/---
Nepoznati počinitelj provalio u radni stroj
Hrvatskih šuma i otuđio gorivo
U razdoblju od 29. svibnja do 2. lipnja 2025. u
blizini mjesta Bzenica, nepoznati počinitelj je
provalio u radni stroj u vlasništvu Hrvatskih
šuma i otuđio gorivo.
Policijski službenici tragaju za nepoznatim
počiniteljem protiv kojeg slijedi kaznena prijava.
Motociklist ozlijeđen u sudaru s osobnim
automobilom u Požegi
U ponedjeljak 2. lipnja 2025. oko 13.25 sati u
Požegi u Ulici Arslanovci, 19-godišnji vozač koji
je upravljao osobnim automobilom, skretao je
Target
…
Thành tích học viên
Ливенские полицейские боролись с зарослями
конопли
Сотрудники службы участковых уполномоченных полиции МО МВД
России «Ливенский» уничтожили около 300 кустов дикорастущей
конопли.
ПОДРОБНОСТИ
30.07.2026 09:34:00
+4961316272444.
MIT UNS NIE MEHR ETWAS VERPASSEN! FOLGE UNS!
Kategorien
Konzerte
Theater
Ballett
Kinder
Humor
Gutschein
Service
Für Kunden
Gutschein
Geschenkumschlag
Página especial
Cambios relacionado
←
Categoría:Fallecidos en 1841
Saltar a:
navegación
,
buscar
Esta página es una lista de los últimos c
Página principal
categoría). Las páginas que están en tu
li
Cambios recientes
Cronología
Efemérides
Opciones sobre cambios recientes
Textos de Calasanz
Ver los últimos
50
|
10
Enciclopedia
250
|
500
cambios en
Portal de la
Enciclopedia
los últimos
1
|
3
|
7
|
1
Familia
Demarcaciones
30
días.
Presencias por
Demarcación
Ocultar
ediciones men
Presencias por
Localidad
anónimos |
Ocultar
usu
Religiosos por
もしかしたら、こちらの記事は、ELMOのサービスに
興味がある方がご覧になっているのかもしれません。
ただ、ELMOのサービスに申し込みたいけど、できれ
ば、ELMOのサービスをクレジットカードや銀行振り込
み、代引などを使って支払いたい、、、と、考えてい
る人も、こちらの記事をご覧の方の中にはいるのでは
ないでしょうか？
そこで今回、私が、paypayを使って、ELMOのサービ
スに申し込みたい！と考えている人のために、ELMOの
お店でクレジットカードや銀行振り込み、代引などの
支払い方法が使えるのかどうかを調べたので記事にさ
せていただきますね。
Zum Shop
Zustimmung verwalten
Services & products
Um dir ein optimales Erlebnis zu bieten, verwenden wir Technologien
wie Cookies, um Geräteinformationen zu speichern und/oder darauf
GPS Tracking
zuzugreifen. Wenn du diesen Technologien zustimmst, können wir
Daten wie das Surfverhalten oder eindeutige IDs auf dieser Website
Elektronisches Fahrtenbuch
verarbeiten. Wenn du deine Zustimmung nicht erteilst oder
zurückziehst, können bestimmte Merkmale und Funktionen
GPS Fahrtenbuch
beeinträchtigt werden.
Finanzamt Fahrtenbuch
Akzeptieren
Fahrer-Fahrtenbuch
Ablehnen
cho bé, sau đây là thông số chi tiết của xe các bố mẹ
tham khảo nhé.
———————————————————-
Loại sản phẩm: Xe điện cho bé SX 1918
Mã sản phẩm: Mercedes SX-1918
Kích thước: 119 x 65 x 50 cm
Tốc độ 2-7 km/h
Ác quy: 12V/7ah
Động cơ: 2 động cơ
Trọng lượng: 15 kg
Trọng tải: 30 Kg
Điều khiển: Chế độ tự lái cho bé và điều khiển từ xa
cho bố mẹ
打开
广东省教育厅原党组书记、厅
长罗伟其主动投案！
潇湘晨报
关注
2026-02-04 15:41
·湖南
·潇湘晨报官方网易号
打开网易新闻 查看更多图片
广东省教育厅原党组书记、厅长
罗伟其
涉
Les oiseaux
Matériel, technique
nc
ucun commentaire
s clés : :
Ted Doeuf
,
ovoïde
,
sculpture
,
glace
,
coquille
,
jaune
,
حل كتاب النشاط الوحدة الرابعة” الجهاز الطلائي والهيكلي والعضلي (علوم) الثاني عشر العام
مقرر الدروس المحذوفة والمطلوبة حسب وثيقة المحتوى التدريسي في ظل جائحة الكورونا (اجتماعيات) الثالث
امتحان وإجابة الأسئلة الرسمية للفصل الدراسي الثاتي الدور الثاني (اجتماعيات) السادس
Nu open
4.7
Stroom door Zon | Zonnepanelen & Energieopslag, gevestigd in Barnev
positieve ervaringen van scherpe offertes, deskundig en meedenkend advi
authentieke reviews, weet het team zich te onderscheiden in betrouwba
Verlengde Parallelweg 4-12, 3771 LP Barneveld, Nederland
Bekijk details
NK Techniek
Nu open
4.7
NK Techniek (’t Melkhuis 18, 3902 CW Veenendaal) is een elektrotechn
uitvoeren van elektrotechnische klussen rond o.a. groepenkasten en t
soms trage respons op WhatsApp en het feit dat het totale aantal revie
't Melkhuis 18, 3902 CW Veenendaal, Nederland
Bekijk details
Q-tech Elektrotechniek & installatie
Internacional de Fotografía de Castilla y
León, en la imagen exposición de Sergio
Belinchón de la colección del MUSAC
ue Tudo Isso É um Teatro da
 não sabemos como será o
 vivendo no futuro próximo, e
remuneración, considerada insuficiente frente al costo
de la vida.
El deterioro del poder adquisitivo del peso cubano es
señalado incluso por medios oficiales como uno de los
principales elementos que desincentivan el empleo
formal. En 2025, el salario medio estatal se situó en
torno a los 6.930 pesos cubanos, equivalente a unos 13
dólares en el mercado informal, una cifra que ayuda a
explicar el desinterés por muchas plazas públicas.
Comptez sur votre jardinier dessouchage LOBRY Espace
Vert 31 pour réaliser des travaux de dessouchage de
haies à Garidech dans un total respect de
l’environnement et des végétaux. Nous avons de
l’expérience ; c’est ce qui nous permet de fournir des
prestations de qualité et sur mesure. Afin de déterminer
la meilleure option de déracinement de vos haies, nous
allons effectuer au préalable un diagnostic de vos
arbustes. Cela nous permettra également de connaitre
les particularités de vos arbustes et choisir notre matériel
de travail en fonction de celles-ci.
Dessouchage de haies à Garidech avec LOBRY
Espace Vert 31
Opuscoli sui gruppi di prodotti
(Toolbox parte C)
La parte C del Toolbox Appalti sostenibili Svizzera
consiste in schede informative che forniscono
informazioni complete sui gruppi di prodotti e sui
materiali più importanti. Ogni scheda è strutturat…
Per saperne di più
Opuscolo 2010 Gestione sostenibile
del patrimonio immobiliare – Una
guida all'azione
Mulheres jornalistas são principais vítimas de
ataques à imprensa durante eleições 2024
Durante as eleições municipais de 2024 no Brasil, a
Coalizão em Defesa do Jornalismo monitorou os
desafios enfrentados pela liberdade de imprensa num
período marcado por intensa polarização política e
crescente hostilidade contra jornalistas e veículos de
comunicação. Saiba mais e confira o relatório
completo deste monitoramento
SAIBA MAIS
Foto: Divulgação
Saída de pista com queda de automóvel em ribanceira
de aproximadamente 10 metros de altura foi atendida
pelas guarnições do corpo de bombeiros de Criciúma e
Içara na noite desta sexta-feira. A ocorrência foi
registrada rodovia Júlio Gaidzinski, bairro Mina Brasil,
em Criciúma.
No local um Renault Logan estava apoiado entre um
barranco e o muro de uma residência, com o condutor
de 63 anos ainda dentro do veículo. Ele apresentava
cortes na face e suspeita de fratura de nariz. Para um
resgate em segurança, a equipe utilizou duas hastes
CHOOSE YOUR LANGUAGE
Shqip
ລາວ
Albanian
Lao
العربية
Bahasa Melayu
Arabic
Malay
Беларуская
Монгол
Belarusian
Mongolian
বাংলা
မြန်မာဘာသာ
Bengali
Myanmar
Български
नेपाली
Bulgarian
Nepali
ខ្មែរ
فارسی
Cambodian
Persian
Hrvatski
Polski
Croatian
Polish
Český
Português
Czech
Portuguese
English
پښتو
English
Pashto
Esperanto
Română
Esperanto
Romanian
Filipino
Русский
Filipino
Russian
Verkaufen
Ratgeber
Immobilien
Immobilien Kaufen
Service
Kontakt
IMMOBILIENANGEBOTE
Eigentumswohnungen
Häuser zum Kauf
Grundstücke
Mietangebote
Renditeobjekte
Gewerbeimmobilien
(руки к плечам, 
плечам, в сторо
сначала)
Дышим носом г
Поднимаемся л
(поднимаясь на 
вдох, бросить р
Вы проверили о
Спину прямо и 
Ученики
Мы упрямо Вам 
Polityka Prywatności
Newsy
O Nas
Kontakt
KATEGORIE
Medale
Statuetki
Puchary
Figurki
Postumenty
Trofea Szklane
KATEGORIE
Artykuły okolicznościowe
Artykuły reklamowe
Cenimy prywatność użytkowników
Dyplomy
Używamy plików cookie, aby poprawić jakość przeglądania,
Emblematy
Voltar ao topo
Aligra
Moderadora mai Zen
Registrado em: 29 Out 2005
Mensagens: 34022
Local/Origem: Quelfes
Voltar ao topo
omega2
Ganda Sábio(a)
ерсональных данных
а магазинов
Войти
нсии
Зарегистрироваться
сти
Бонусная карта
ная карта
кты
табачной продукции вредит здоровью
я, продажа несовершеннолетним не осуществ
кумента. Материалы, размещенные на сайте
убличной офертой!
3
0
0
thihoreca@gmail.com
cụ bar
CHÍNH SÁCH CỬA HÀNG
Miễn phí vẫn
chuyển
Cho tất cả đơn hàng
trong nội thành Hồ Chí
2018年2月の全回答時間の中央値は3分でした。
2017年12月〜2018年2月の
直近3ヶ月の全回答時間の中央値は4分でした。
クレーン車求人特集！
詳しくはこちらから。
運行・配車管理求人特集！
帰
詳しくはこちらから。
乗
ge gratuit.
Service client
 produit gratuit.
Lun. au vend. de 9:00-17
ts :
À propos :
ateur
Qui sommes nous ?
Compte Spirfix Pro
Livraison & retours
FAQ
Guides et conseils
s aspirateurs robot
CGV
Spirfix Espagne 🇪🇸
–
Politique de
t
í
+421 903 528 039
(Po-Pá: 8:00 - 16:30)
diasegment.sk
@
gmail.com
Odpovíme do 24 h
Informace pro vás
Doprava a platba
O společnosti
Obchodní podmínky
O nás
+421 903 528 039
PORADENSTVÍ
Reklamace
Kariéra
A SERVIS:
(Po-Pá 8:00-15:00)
\---
> [Problem] Turn the data into a JSON list of strings, starting at its first line and ending at the line that contains "automobilom u Požegi". Give one string per line and leave out blank lines.

> [Answer below]
[
  "Nepoznati počinitelj provalio u radni stroj",
  "Hrvatskih šuma i otuđio gorivo",
  "U razdoblju od 29. svibnja do 2. lipnja 2025. u",
  "blizini mjesta Bzenica, nepoznati počinitelj je",
  "provalio u radni stroj u vlasništvu Hrvatskih",
  "šuma i otuđio gorivo.",
  "Policijski službenici tragaju za nepoznatim",
  "počiniteljem protiv kojeg slijedi kaznena prijava.",
  "Motociklist ozlijeđen u sudaru s osobnim",
  "automobilom u Požegi"
]